Should we be worried about France’s internal security?
You have to be attentive. For the moment, this is moving more in favor of the return to Syria of people who fled the regime of Bashar El Assad. For example, Syrian refugees in Germany. We are in a complex world. Syria is a crossroads of influence. Does France still have the capacity to be present in Syria, to have its information sources?
“Bashar Al Assad, a man of many facets”
Syria needs to be rebuilt…
The country has been in a state of civil war since 2011. A regime of international sanctions then hindered its reconstruction. International aid returned after the earthquake. The country is subject to a barter economy. The currency there collapsed at the same time as the Lebanese pound, supported by drug trafficking.
You have been to Syria several times, as part of your parliamentary missions. Has your vision of Head of State Bashar El Assad changed in fifteen years?

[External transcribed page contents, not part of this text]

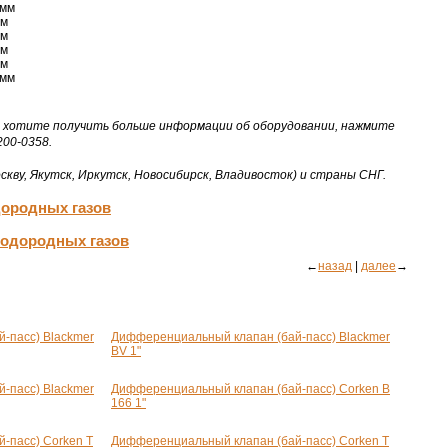
 мм
мм
мм
мм
мм
 мм
Вы хотите получить больше информации об оборудовании, нажмите
200-0358.
скву, Якутск, Иркутск, Новосибирск, Владивосток) и страны СНГ.
дородных газов
водородных газов
←
назад
|
далее
→
-пасс) Blackmer
Дифференциальный клапан (бай-пасс) Blackmer
BV 1"
-пасс) Blackmer
Дифференциальный клапан (бай-пасс) Corken B
166 1"
-пасс) Corken T
Дифференциальный клапан (бай-пасс) Corken T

Bashar Al Assad, that was the mystery. I went there last time in 2010. A period during which Nicolas Sarkozy’s France moved closer to Syria. Bachar El Assad is a man who has many facets. He has a cultured and westernized appearance. But there is a different reality, due to the political system of which he was the willing prisoner.
In 2013, Philippe Marini saw in Bachar El Assad “a good politician”, with a mind “more modern than public opinion”

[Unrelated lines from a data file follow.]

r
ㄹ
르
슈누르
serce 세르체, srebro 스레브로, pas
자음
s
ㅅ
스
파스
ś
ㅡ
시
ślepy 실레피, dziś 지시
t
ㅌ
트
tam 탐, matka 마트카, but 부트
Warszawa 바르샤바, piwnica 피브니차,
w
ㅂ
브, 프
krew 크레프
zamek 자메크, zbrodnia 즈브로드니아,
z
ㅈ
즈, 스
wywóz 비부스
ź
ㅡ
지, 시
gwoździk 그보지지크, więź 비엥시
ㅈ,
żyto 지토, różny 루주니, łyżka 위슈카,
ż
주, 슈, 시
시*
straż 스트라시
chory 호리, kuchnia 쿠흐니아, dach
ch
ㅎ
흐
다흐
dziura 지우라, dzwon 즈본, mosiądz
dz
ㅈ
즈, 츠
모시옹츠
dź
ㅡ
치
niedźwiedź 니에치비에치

In September 2013, Senator Marini declared himself hostile to a French military offensive in Syria “outside of a UN mandate“. “Syria is a country in civil war,” he explained. A violent and dangerous war for its population and for the neighboring countries of Iran, Lebanon, Iraq, Turkey… But destroying the sovereign installations will lead to an erasure of the State, favorable to the fair of strife and the rise of jihadist groups.”

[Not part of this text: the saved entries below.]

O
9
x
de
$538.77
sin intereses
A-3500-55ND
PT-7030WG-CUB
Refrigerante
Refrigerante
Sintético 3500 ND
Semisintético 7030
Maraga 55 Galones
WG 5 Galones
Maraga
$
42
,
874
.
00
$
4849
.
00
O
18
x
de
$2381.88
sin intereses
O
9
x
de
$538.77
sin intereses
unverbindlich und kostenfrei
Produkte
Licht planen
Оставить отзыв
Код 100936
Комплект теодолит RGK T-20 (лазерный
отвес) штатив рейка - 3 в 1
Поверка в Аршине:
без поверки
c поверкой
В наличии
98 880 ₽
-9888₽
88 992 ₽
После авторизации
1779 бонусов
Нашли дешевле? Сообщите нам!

On Bachar El Assad, whom he met in 2010, Philippe Marini said: “Syria is a harsh, dictatorial and police regime. Bachar El Assad is a good politician. He is a head of state at the head of an authoritarian regime, but he has a more modern mind than people might think. He is the head of a regime which reigns over a country in civil war. We must not think that the Syrian population is only made up of opponents. In Syria, there is a strong divide. We cannot stay at the head of a country in civil war for two and a half years without a minimum of support.”